Note also that this is a fairly simple analysis, involving only two samples of Mr. Snodgrass’ writing across a handful of NLP measurements. The analysis could be expanded, and potentially improved, in many ways. In addition to correcting for some of the possible points of failure noted above, a broader, forensic analysis could encompass numerous other factors and traits, such as:
- More writing samples from Snodgrass, potentially including an article he wrote for the Naval War College Review and the New York Times op-ed, although these are not books.
- More NLP traits, such as additional parts of speech, measured on more dimensions, such as per-page and per-chapter.
- Sentence structure and syntax.
- The textual clues which helped lead Mr. Kusnet to identify Mr. Snodgrass: “short sentences, one-line paragraphs, the frequent use of alliteration . . . ‘reversible raincoat’ constructions . . . [and repetition of] the same words or phrases in different contexts.”
- Statistics for these traits among books generally, or among nonfiction, or among recent political nonfiction. The greater age and shorter length of the Federalist Papers degrade their value as points of comparison, handy and familiar though they may be.
- Writings, especially books, from other potential Anonymous authors.

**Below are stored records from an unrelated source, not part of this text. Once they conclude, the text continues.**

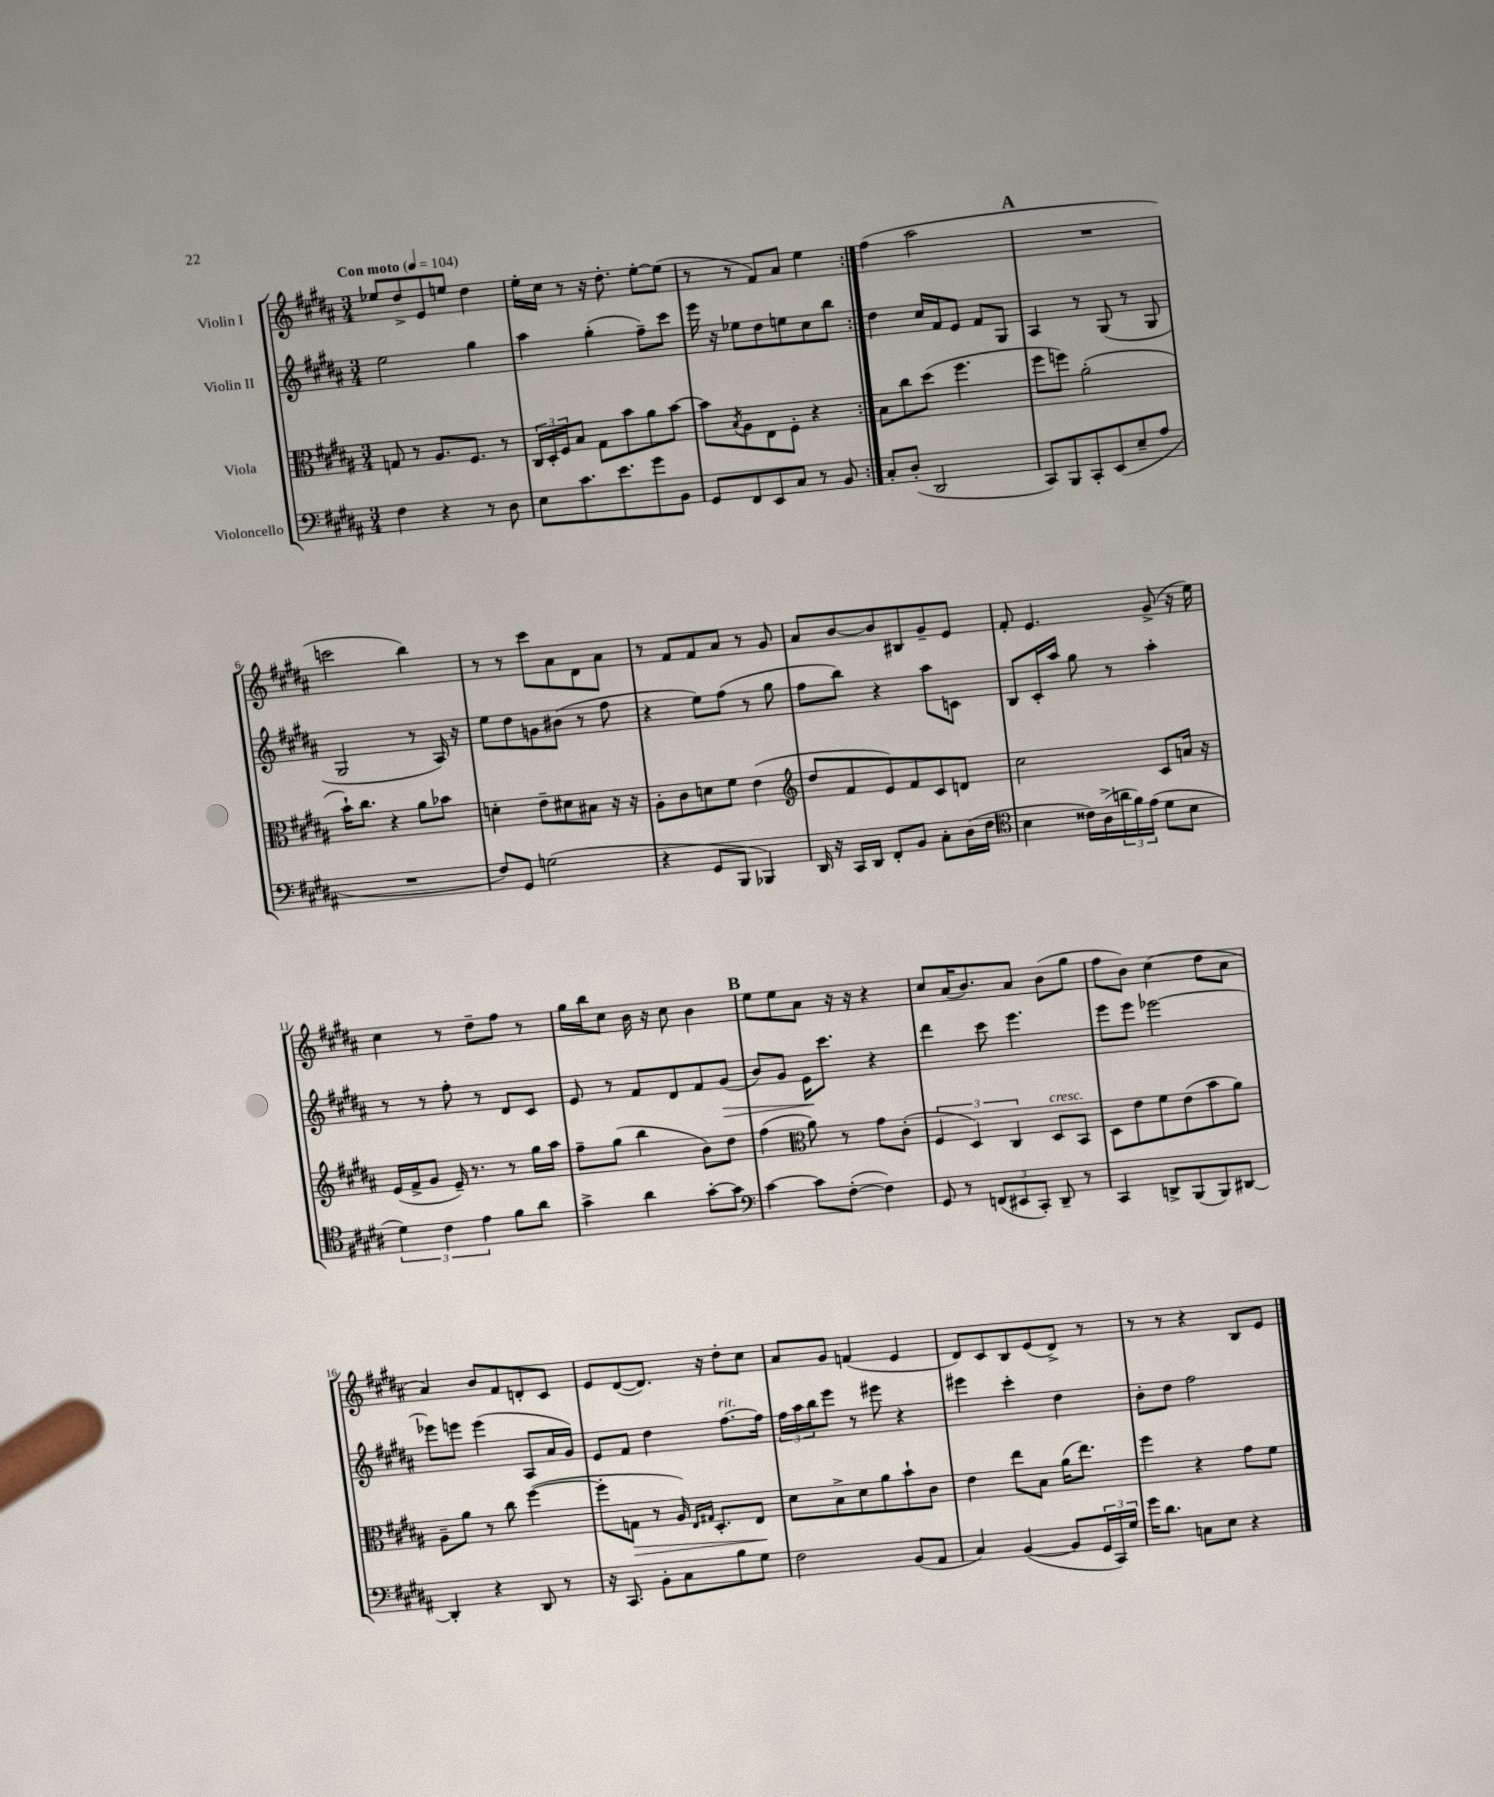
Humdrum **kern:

**kern	**kern	**dynam	**kern	**dynam	**kern
*part4	*part3	*part3	*part2	*part2	*part1
*staff4	*staff3	*staff3	*staff2	*staff2	*staff1
*I"Violoncello	*I"Viola	*	*I"Violin II	*	*I"Violin I
*clefF4	*clefC3	*	*clefG2	*	*clefG2
*k[f#c#g#d#a#]	*k[f#c#g#d#a#]	*	*k[f#c#g#d#a#]	*	*k[f#c#g#d#a#]
*M3/4	*M3/4	*	*M3/4	*	*M3/4
*MM104	*MM104	*	*MM104	*	*MM104
=1	=1	=1	=1	=1	=1
!	!	!	!	!	!LO:TX:a:B:t=Con moto
4F#\	8Gn/	.	2ee\	.	8ee-X/L
.	8r	.	.	.	8dd#^/
4r	8.A#/L	.	.	.	8e/
.	.	.	.	.	8een/J
.	8.F#/J	.	.	.	.
8r	.	.	4gg#\	.	4dd#\
8D#\	8r	.	.	.	.
=2	=2	=2	=2	=2	=2
8E\L	24C#/LL	.	4aa#\	.	16ee'\LL
.	24D#'/	.	.	.	.
.	.	.	.	.	16cc#\JJ
.	24F#/J	.	.	.	.
8.c#\	8B/J	.	.	.	8r
.	8G#\L	.	(4gg#'\	.	16r
8.e\	.	.	.	.	8.dd#'\
.	8b\	.	.	.	.
8g#\	8a#\	.	8ff#~\L)	.	[8ee'\L
8BB\J	[8b\J	.	8ccc#\J	.	(8ee\J]
=3	=3	=3	=3	=3	=3
8GG#/L	8b\L]	.	16eee\	.	8r
.	.	.	16r	.	.
.	8qB/	.	.	.	.
8FF#/	8A#\	.	8ee-X\L	.	8r
8EE/	8E\	.	8dd#\	.	8f#/L)
8C#/J	8F#'\J	.	8een\	.	8a#/J
8r	4r	.	8cc#\	.	4ee\
8BB/	.	.	8bb\J	.	.
=4:|!	=4:|!	=4:|!	=4:|!	=4:|!	=4:|!
8C#'/L	8B\L	.	4dd#\	.	(4ff#\
(8D#'/J	8cc#\	.	.	.	.
2DD#/	(8dd#\J	.	16cc#/LL	.	2aa#\
.	.	.	16f#/J	.	.
.	4.ff#\	.	8e/J	.	.
.	.	.	8f#/L	.	.
.	.	.	8G#/J	.	.
!!LO:REH:place=s1:t=A
=5	=5	=5	=5	=5	=5
8CC#/L)	8ff#\L	.	4A#/	.	2.r
8BBB/	8ffn\J)	.	.	.	.
8CC#'/	(2a#'\	.	8r	.	.
(8EE/	.	.	(8G#/	.	.
8E~/	.	.	8r	.	.
8A#/J	.	.	8G#/	.	.
!!LO:LB:g=z
=6	=6	=6	=6	=6	=6
2.r	16b`\KL)	.	2G#/	.	2cccn\
.	8.cc#\J	.	.	.	.
.	4r	.	.	.	.
.	8a#\L	.	8r	.	4bb\)
.	8b-X\J	.	16A#/)	.	.
.	.	.	16r	.	.
=7	=7	=7	=7	=7	=7
8F#/L)	4dn'\	.	8ee\L	.	8r
8GG#/J	.	.	8dd#\	.	8r
(2Gn\	8e~\L	.	8gn\	.	8ccc#\L
.	8d#X\	.	(8b#X\J	.	8a#\
.	8B#X\J	.	8r	.	8d#\
.	16r	.	8ff#\	.	8a#\J
.	16r	.	.	.	.
=8	=8	=8	=8	=8	=8
4r	8A#'\L	.	4r	.	8r
.	8c#\	.	.	.	8f#/L
8GG#/L	8dn\	.	8ee\L)	.	8f#/
8BBB/J	8f#\J	.	(8ff#\J	.	8a#/J
4BBB-X/)	(4e\	.	8r	.	8r
.	.	.	8gg#\	.	8g#/
=9	=9	=9	=9	=9	=9
*	*clefG2	*	*	*	*
16DD#/	8dd#/L	.	8ff#\L	.	8a#/L
16r	.	.	.	.	.
16CC#/LL	8f#/	.	8bb\J)	.	[8b/
16DD#/JJ	.	.	.	.	.
8FF#'/L	8e/)	.	4r	.	8b/]
8BB/J	8f#/	.	.	.	8B#X/
8C#'\L	8c#/	.	8aa#\L	.	8g#~/
(16D#\L	8dn/J	.	8cn\J	.	8e/J
16F#\JJ	.	.	.	.	.
=10	=10	=10	=10	=10	=10
*clefC4	*	*	*	*	*
4B\	2cc#\	.	8B/L	.	8f#'/
.	.	.	16c#'/L	.	4.e/
.	.	.	16aa#/JJ	.	.
16c##X\LL)	.	.	8gg#\	.	.
(16A#^\	.	.	.	.	.
24an\	.	.	8r	.	.
24f#\)	.	.	.	.	.
(24e\JJ	.	.	.	.	.
8d#\L	8c#/L	.	4aa#'\	.	(8g#^/
8B\J	16an/Jk	.	.	.	16r
.	16r	.	.	.	16ee\)
!!LO:LB:g=z
=11	=11	=11	=11	=11	=11
6d#\)	(16e/LL	.	8r	.	4cc#\
.	16f#^/J	.	.	.	.
.	8g#/J	.	8r	.	.
6c#\	.	.	.	.	.
.	16e~/)	.	8ff#'\	.	8r
.	8.r	.	.	.	.
6e\	.	.	.	.	.
.	.	.	8r	.	8dd#~\L
8f#\L	8r	.	8d#/L	.	8ff#\J
8a#\J	16gg#\LL	.	8c#/J	.	8r
.	16aa#\JJ	.	.	.	.
=12	=12	=12	=12	=12	=12
4g#^\	8ff#~\L	.	8e/	.	16gg#\LL
.	.	.	.	.	16bb\J
.	(8gg#\J	.	8r	.	8cc#\J
4a#\	4bb\	.	8f#/L	.	16b\
.	.	.	.	.	16r
.	.	.	8d#/	.	8cc#\
[8g#'\L	8b\L)	.	8f#/	.	4b\
!	!	!	!	!LO:HP:b	!
8g#\J]	8dd#\J	.	(8g#/J	>	.
!!LO:REH:place=s1:t=B
=13	=13	=13	=13	=13	=13
*clefF4	*	*	*	*	*
[4c#\	(4ff#\	.	8b/L)	.	8ee\L
.	.	.	8g#/J	.	8ee\
*	*clefC3	*	*	*	*
8c#\L]	8a#\)	.	16e\KL	.	8a#\J
.	.	.	8.ccc#\J	]	.
([8F#'\J	8r	.	.	.	16r
.	.	.	.	.	16r
4F#\])	8g#\L	.	4r	.	4r
.	(8c#'\J	.	.	.	.
=14	=14	=14	=14	=14	=14
8GG#/	6F#/	.	4ddd#\	.	8cc#/L
8r	.	.	.	.	(16a#/K
.	6D#/)	.	.	.	.
.	.	.	.	.	8.b/)
(12FFn/L	.	.	8ccc#\	.	.
12EE#X/	6C#/	.	.	.	.
.	.	.	4.eee\	.	8a#/J
12CC#'/J)	.	.	.	.	.
!	!LO:TX:a:i:t=cresc.	!	!	!	!
8DD#~/	8D#/L	.	.	.	(8b\L
8r	8BB/J	.	.	.	8gg#\J
=15	=15	=15	=15	=15	=15
4CC#/	8D#\L	.	8eee\L	.	8ff#\L
.	8e\	.	8eee\J	.	8b\J)
8DDn^/L	8f#\	.	[2eee-X\	.	(4cc#\
(8BBB/	(8e\	.	.	.	.
8BBB/)	8b\	.	.	.	8dd#\L
[8DD#X/J	8a#\J)	.	.	.	8a#\J
!!LO:LB:g=z
=16	=16	=16	=16	=16	=16
4DD#'/]	8A#~\L	.	8eee-X\L]	.	4a#/)
.	8a#\J	.	8eeen\J	.	.
4r	8r	.	(4eee\	.	8b/L
.	8cc#\	.	.	.	8f#/
8DD#/	([4ff#\	.	8A#/L	.	8dn'/
8r	.	.	16a#/L	.	8c#/J
.	.	.	16g#/JJ)	.	.
=17	=17	=17	=17	=17	=17
16r	8ff#'\L]	.	8e/L	.	8e/L
8.CC#/	.	.	.	.	.
!	!	!LO:HP:b	!	!	!
.	8Gn\J	>	8f#/J	.	([8d#/
8BB'\L	8r	.	4dd#\	.	8.d#/J])
8C#\	16A#/)	.	.	.	.
.	16qqE/LL	.	.	.	.
.	16qqG#X/JJ	.	.	.	.
.	8.D#'/L	.	.	.	16r
!	!	!	!LO:TX:a:i:t=rit.	!	!
8B\	.	.	[8.ff#\L	.	8dd#'\L
8G#\J	8E/J	.	.	.	8cc#\J
.	.	.	16ff#\Jk]	.	.
.	.	]	.	.	.
=18	=18	=18	=18	=18	=18
2F#\	8d#\L	.	24ff#\LL	.	8a#/L
.	.	.	24aa#\	.	.
.	.	.	24bb\J	.	.
.	8B^\	.	8eee\J	.	8g#/J
.	8d#\	.	8r	.	(4fn/
.	8a#\	.	8eee#X\	.	.
(8BB/L	8b`\	.	4r	.	4e/
8AA#/J	8c#\J	.	.	.	.
=19	=19	=19	=19	=19	=19
4C#/)	4e\	.	4eee#X\	.	8d#/L)
.	.	.	.	.	8c#/
([4BB/	8ee\L	.	4ccc#'\	.	8B/
.	8B\J	.	.	.	(8e/
8BB/L]	(16a#\KL	.	4dd#\	.	8d#^/J)
.	8.ee\J)	.	.	.	.
24GG#/L	.	.	.	.	8r
24CC#/)	.	.	.	.	.
24G#/JJ	.	.	.	.	.
=20	=20	=20	=20	=20	=20
16g#\KL	4ff#\	.	8b'\L	.	8r
8.d#\J	.	.	.	.	.
.	.	.	8dd#\J	.	8r
8Cn\L	4r	.	2ff#\	.	4r
8E\J	.	.	.	.	.
4r	8g#\L	.	.	.	8B/L
.	8f#\J	.	.	.	8e/J
==	==	==	==	==	==
*-	*-	*-	*-	*-	*-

The last two possibilities point to the next natural step in this analysis: to analyze one or a handful of recent political books, selected from Anonymous candidates if possible. The cogency of Mr. Snodgrass’ close match with Anonymous depends on whether others can be found who match closely as well. I have not sought out any such books for scanning and analysis, but may do so in the future given sufficient interest.
 The model involves the following: For each author, find the mean and standard deviation of each stylistic trait across all papers by that author. For each paper, find the value of each stylistic trait. For each author, calculate the number of author standard deviations by which the paper stylistic trait diverges from the author’s mean. Ascribe authorship of the paper to whichever author has the lowest sum of squared standard deviations across all traits. Standard deviations are used in order to normalize scores to the same unit. Significantly more complex models are easy to conceive.